Dari balik punggungku. Seorang perempuan dengan jilbab yang rapi telah berdiri disana. Istriku. Ia menatapku kosong dan kecewa. Sebening air jatuh dari bola matanya. Terisak. Sedih. Dia tak mengatakan apapun. Dia terus menggelengkan kepala. Sepertinya ia tak menerima sikapku selama ini terhadap ayah dan ibu. Aku mengerti. Dia sudah tahu semuanya.

“Dik…” ia menatapku lebih dalam. Tertunduk. Tangannya terangkat.

“Cukup, Kak, tidak ada yang perlu dijelaskan. Dan tidak ada alasan untuk tidak kembali melihat ayah dan ibu.”

“Baiklah, bagi kamu mungkin, tapi bagiku, ada seribu alasan untuk itu, aku tidak akan pulang.”

“Kak, sekeras itukah hatimu, Allah saja memaafkan hamba-Nya. Apalagi kakak. Ingat, Kak, mereka adalah nadi kita. Tanpa mereka kakak tidak akan pernah ada. Dan tidak akan sesukses saat ini. Istighfar, Kak. Jangan durhaka.”

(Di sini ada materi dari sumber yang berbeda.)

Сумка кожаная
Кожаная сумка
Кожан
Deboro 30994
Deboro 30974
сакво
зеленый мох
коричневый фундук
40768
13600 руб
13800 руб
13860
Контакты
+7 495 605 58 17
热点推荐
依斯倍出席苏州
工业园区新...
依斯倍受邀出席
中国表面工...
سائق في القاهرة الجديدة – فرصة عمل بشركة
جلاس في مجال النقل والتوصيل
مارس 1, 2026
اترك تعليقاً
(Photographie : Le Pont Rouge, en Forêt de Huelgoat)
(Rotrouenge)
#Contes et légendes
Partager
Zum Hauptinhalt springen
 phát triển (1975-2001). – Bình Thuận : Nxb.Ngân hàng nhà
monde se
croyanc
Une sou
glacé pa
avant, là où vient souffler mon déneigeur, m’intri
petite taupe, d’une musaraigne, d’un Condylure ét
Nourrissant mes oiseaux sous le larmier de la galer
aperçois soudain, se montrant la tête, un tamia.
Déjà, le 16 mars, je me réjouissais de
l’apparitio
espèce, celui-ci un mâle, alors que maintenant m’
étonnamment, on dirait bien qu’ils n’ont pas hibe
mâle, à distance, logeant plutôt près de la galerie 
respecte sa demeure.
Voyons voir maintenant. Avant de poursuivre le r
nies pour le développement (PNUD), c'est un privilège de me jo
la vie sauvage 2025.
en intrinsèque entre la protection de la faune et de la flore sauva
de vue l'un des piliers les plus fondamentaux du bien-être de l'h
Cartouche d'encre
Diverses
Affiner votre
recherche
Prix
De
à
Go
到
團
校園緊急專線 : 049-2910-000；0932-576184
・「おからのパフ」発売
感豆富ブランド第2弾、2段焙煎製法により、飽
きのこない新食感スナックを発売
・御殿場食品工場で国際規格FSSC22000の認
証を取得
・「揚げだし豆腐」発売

“Pahamilah aku, Istriku. Saat ini aku tak bisa. Aku tidak mengijinkan dan tidak melarang adik berkunjung pada mereka. Tapi kalau ingin, itu adalah keputusan adik sendiri. Aku akan pulang sampai saat itu tiba.” jelasku. Istriku memutuskan pulang. Maaf dik. Aku tak bisa memenuhi panggilan mereka. Hati ini terlalu sakit. Setiap aku mengingat kata-kata mereka, setiap itu pula, hatiku seakan teriris.

“Istriku, satu pesanku. Ketika sampai, tolong jangan katakan apapun tentang aku. Mereka hanya perlu tahu, aku tidak akan berubah. Dan jangan meminta aku datang dengan alasan atas namamu. Aku tidak akan lakukan. Pergilah sayang, salam pada nenek tercinta, Assalamu Alaikum.” tegasku.

“Wa Alaikumu Salam.” jawabnya sambil mencium tanganku. Malam takbiran. Aku sendiri. Suara takbiran berkumandang dari sudut kota. Suara itu mengalunkan kebesaran Allah SWT. Pawai keliling dengan kendaraan mobil dan motor tak ketinggalan, semakin menambah semarak malam lebaran. Tapi, malam ini, aku gelisah memikirkan istriku. Aku seperti terasing di rumah sendiri. Akh, mungkin hanya perasaanku saja. Baru kali ini, aku ditinggal pergi istriku sejak pernikahan kami. Jadi aku pikir wajar kalau mengkhawatirkannya. Sesaat, telepon berdering.

”Assalamu Alaikum.” Okh istriku. Suaranya parau.

“Wa Alaiku….. Minal Aidin Wal ….,” suaraku terpotong olehnya.

“Cukup, Kak. Dinda memaafkan Kakak bila pulang malam ini. Waktu itu telah tiba. Ayah telah pergi dan ibu…..”

“Inna Lillaahi Wa Inna Ilaihi Raaji’un.”